Stick ’em Strategy Tips
Sticky Win Spin absorbs more of the 96.10% RTP than the wheel or flat free spins, so stake planning around respin chains is the core tactical question. The math incentive is not surviving cold stretches — medium volatility keeps drawdowns moderate — but playing long enough for a chain to reach full-grid territory. At £0.20 minimum stake, a 200-spin run costs £40 — a realistic window for at least one Sticky Win Spin trigger. We lean toward sizing your respin chain bankroll to support that window without stretching above it. Check the 1,024-ways paytable before locking stake: low-pays (bank notes, bones, jug of poison, dice) pay modestly; Canny the Can tops the table. All outcomes remain RNG-determined.
Our Verdict on Stick ’em
Stick ’em carries its age. The 2019 landscape reels, flat free spins, and 2,084× ceiling all feel small-scale next to Hacksaw’s 2024-2026 output — Wanted Dead or a Wild at 12,500×, Chaos Crew 3 at 30,000×. What the game offers instead is origin. This is how the studio’s on-reel-state idea first reached players — in cartoon-heist form, with a tin-can mascot, before DuelReels and Stack’n’Sync arrived. The sticky chain still builds honest tension, and Canny the Can still carries brand identity. For readers scanning casinos with Hacksaw Gaming for the studio’s starting point, Stick ’em is worth the spin on that ground alone.
Frequently Asked Questions
What’s the best way to bet to get the most from Sticky Win Spin?
Plan stakes for chain length, not single spins. Because Sticky Win Spin absorbs more RTP than the wheel or flat free spins, bet sizing should let you run two-hundred-plus spins comfortably to reach a meaningful lock chain.
Which players will enjoy Stick ’em the most?
Readers chasing respin tension without modern Hacksaw’s extreme-volatility pain — Stick ’em runs medium volatility, predictable free spins, and a visible 2,048× chain target. Anyone after DuelReels or vertical-portrait bonus buys will find the 2019 format dated.

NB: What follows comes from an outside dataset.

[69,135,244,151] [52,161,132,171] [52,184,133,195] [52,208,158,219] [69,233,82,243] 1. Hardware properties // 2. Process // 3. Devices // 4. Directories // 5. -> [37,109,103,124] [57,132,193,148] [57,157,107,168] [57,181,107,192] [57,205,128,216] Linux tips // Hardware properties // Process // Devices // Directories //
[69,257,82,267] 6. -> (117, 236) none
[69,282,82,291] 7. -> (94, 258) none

Does the Bonus Wheel pay more than the Sticky Win Spin feature?
No. The wheel caps at 1,000× stake, while a full-grid sticky chain pays 2,048× — Stick ’em’s biggest wins sit inside Sticky Win Spin, not the wheel.
Is Stick ’em still worth playing in 2026?
Yes for readers curious about Hacksaw’s starting point — its 1,024-way format, flat free spins, and cartoon-can mascot all predate the studio’s modern blueprint. No for anyone expecting 10,000×-plus ceilings and 100% bonus-buy availability.